The Rough Guide to Hell


Pandemonium

This is an introduction to my short series of posts what Hell was though to look like.   

I like to write about places, mostly real but sometimes imaginary. When we think about them, the distinction between the two blurs. What would Tintagel mean without Arthur, Dedham Vale without Constable or, further afield, Olympus without gods? 

These relationships change over time. Now, in a world increasingly defined by technology, dreams inhabit landscapes shaped by science fiction, fantasy or escapism. I haven’t a clue what people dreamed of in medieval times but would bet that their hopes and fears were far more influenced by their relationship with the almighty and that heaven and hell were very real to them. We haven’t quite shaken that off. Centuries later Ian Paisley was stoking the same hellfire from his pulpit in Antrim.

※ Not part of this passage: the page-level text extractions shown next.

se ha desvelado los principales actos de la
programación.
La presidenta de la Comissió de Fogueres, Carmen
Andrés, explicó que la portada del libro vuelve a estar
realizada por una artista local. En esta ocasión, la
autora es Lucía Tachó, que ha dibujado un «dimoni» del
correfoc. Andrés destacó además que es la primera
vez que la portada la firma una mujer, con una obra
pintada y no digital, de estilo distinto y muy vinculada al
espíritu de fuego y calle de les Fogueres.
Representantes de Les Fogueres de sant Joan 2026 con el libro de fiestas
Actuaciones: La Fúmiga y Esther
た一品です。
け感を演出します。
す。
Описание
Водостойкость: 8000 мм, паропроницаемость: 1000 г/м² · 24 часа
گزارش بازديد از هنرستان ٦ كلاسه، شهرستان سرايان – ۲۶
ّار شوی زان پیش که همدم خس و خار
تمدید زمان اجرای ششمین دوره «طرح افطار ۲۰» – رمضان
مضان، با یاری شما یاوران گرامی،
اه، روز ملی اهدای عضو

How did people once imagine heaven and hell? The attractions of heaven were described in terms that were cloudy in every sense, so I wanted to explore their idea of what hell might be like in the mind’s eye of painters and writers and to dip into an in-flight magazine guide to my final destination. My recruits were Danté Alighieri, Hieronymous Bosch and John Milton, who between them spanned the period from 1300AD to 1700AD.

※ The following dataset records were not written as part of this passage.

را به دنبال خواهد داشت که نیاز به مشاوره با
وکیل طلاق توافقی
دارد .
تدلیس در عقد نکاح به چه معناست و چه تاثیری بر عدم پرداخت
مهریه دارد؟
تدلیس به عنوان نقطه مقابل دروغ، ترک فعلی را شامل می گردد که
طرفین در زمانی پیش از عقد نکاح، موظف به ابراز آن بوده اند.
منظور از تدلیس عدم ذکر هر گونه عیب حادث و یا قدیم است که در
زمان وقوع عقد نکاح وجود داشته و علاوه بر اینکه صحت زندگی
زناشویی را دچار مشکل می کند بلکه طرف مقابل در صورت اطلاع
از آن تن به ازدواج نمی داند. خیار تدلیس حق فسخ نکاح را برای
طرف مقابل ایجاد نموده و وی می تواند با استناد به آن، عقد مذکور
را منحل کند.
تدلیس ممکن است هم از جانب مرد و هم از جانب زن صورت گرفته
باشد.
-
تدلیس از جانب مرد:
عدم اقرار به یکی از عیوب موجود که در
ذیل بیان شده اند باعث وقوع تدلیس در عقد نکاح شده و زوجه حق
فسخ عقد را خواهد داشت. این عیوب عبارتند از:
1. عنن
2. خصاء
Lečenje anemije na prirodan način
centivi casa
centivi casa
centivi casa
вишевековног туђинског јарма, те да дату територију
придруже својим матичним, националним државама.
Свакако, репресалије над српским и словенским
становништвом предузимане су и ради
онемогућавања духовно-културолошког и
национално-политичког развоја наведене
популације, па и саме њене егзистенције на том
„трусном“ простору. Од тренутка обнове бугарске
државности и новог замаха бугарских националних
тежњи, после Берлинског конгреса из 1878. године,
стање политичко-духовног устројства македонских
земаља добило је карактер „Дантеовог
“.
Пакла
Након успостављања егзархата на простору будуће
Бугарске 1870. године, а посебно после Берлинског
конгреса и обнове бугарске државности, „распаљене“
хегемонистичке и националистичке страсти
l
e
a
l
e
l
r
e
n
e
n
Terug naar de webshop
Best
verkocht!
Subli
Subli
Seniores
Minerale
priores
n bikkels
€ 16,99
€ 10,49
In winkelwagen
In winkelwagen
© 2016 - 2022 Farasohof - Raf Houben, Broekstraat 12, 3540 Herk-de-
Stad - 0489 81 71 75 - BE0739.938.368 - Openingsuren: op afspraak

Disclaimer. I am no scholar and these three were far from the only ones posting stuff on ye olde social media. My goal is simply to enjoy their deranged imaginings from the comfort of my perch in our supposedly more enlightened civilisation.

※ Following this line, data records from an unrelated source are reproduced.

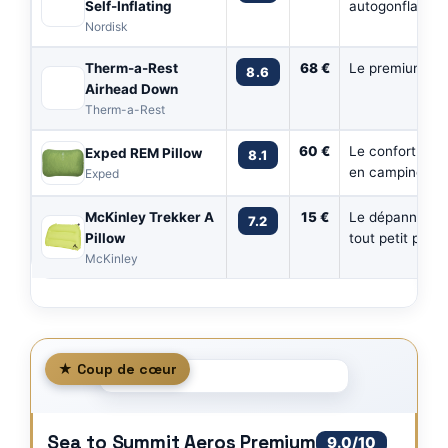
Self-Inflating
autogonflant
Nordisk
Therm-a-Rest
68 €
Le premium du
8.6
Airhead Down
Therm-a-Rest
60 €
Le confort douil
Exped REM Pillow
8.1
en camping
Exped
McKinley Trekker A
15 €
Le dépannage 
7.2
Pillow
tout petit prix
McKinley
★ Coup de cœur
Sea to Summit Aeros Premium
9.0/10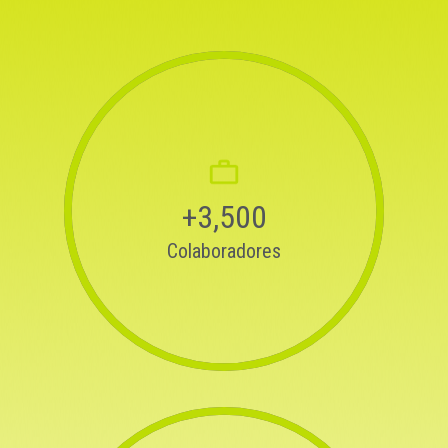
+3,500
Colaboradores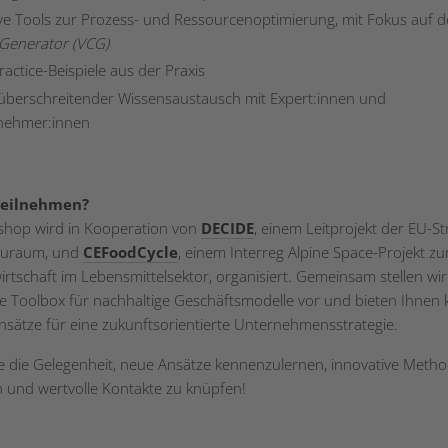
ive Tools zur Prozess- und Ressourcenoptimierung, mit Fokus auf 
Generator (VCG)
ractice-Beispiele aus der Praxis
berschreitender Wissensaustausch mit Expert:innen und
nehmer:innen
eilnehmen?
hop wird in Kooperation von
DECIDE
, einem Leitprojekt der EU-St
uraum, und
CEFoodCycle
, einem Interreg Alpine Space-Projekt zu
irtschaft im Lebensmittelsektor, organisiert. Gemeinsam stellen wir
e Toolbox für nachhaltige Geschäftsmodelle vor und bieten Ihnen 
sätze für eine zukunftsorientierte Unternehmensstrategie.
e die Gelegenheit, neue Ansätze kennenzulernen, innovative Meth
 und wertvolle Kontakte zu knüpfen!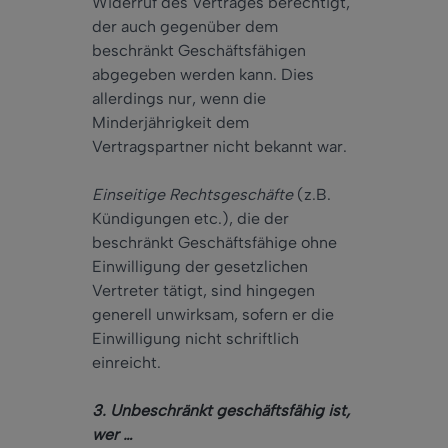
Widerruf des Vertrages berechtigt,
der auch gegenüber dem
beschränkt Geschäftsfähigen
abgegeben werden kann. Dies
allerdings nur, wenn die
Minderjährigkeit dem
Vertragspartner nicht bekannt war.
Einseitige Rechtsgeschäfte
(z.B.
Kündigungen etc.), die der
beschränkt Geschäftsfähige ohne
Einwilligung der gesetzlichen
Vertreter tätigt, sind hingegen
generell unwirksam, sofern er die
Einwilligung nicht schriftlich
einreicht.
3. Unbeschränkt geschäftsfähig ist,
wer …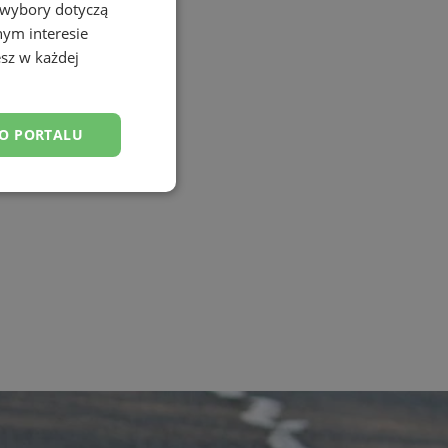
 wybory dotyczą
nym interesie
sz w każdej
DO PORTALU
esklasyfikowane
ane
owanie użytkownika i
j.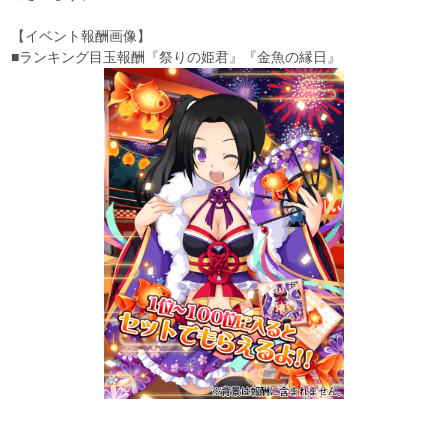
【イベント報酬画像】
■ランキング目玉報酬『祭りの姫君』『金魚の縁日』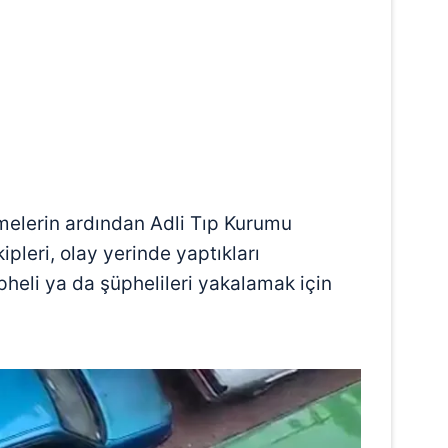
 çerezlerle ilgili bilgi almak için lütfen
tıklayınız
.
emelerin ardından Adli Tıp Kurumu
ipleri, olay yerinde yaptıkları
heli ya da şüphelileri yakalamak için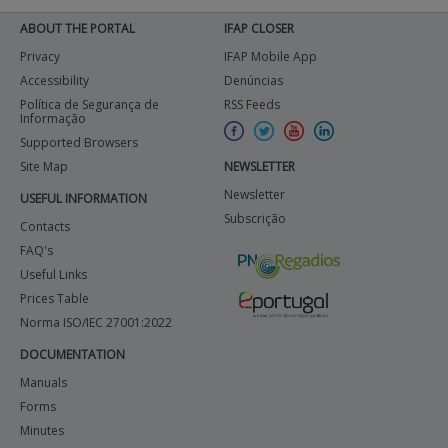
ABOUT THE PORTAL
IFAP CLOSER
Privacy
IFAP Mobile App
Accessibility
Denúncias
Política de Segurança de
RSS Feeds
Informação
Supported Browsers
Site Map
NEWSLETTER
Newsletter
USEFUL INFORMATION
Subscrição
Contacts
FAQ's
Useful Links
Prices Table
Norma ISO/IEC 27001:2022
DOCUMENTATION
Manuals
Forms
Minutes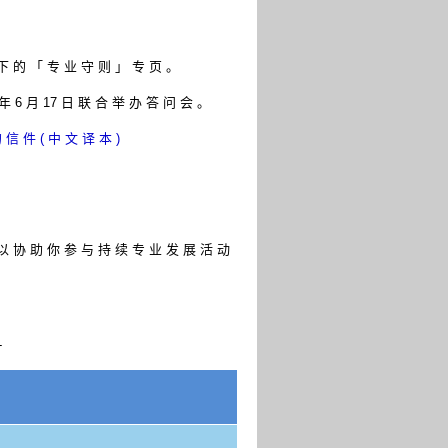
下 的 「 专 业 守 则 」 专 页 。
年 6 月 17 日 联 合 举 办 答 问 会 。
信 件 ( 中 文 译 本 )
以 协 助 你 参 与 持 续 专 业 发 展 活 动
-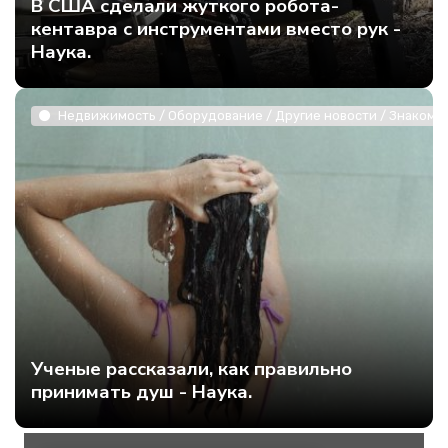
В США сделали жуткого робота-
кентавра с инструментами вместо рук -
Наука.
Недвижимость / Оборудование / Другие новости / Знакомст
Ученые рассказали, как правильно
принимать душ - Наука.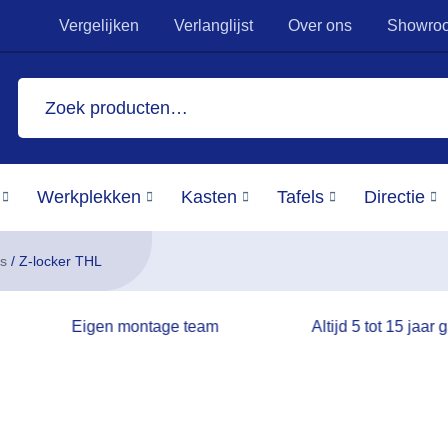
Vergelijken
Verlanglijst
Over ons
Showro
Zoeken
naar:
Werkplekken
Kasten
Tafels
Directie
rs
/ Z-locker THL
Eigen montage team
Altijd 5 tot 15 jaar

Dante was writing in Italy in medieval times and the attraction was that his ‘Divine Comedy’ takes us on a tour of the place, so the plot is a lot easier to follow than some of his translated prose! In contrast, some roughly contemporaneous and more local godly works, such as Langland’s Piers Plowman, are more like tales than travel guides.

Danté

Bosch painted in Flanders a century or so later. Religious themes dominated art at the time, but he was out on his own at the freakish end of the spectrum. My interest here was piqued by his view of life and the afterlife in a ‘Garden’ setting for a carnival of ghoulish debauchery and its consequences. As far as I know, there are no portraits of Bosch. But maybe it is his face peeping out from his painting. 

Bosch? 

Scroll forward 200 years to meet John Milton in his cottage in Chalfont St Giles where he is finishing off his multi-part epic poem ‘Paradise Lost’. Books 1 & 2 are located in hell, and he gives you a great ‘scratch and sniff’ feeling for the atmosphere of the place as a backdrop to a cracking yarn. Even so, he is no geographer and seems to lose interest in the scenery altogether when he gets to the Garden of Eden and Paradise. Seen one host of angels on a heavenly cloud, seen ‘em all. So my post includes pics of the illustrations later provided by John Martin, otherwise a painter of vast mythical landscapes and whose idea of landscape is very much my idea of landscape. Luscious. His 'Pandemonium' is the heading photo for this post. 

Milrton

It is useful to keep in mind how the world itself was seen at the time. Danté was a contemporary of Marco Polo, whose ‘travels’ overland in the East seemed to be a mixture of adventure, hearsay and invention. By Bosch’s time, the Americas had been discovered if not explored and Portuguese navigators were venturing into the expanse of the eastern oceans and their littorals. Traders followed, maps replaced myths and Milton could fill his poem with allusions to places that were known but still seemed magical.

Descelier's Map of the World 1546

The progressive widening of the boundaries and moving from speculation to knowledge is not unlike the much shorter progression of man’s forays into space. I wonder if a writer in the future might place hell on Venus, where the surface is hot enough to melt lead, volcanoes abound and the poisonous sky has clouds of sulphuric acid.

A Postcard from Venus
Clearly, these three don’t sum up or even define four hundred years of speculation about individual human destiny. The link below gives you a more rounded and respectful view of the artistic notions of the age, but notice that most (with the honourable exclusion of Giotto di Bondone) focus closely on the dammed and not on their surroundings.

Link Article

Frankly, none of them pays as much attention to the settings as I had hoped. But then, neither did Marco Polo. Rather, their interest is in the heaving, roiling cast of countless sinners and sufferers and their tribulations and tortures. But the distinction between the souls and the hell they inhabit has been crushed with all the certainty of a melon sinking into a black hole in space. In the end, ceasing to be perceived as individuals, they become an inextricable part of the scenery in much the same way as people do in any description of our inhabited landscape.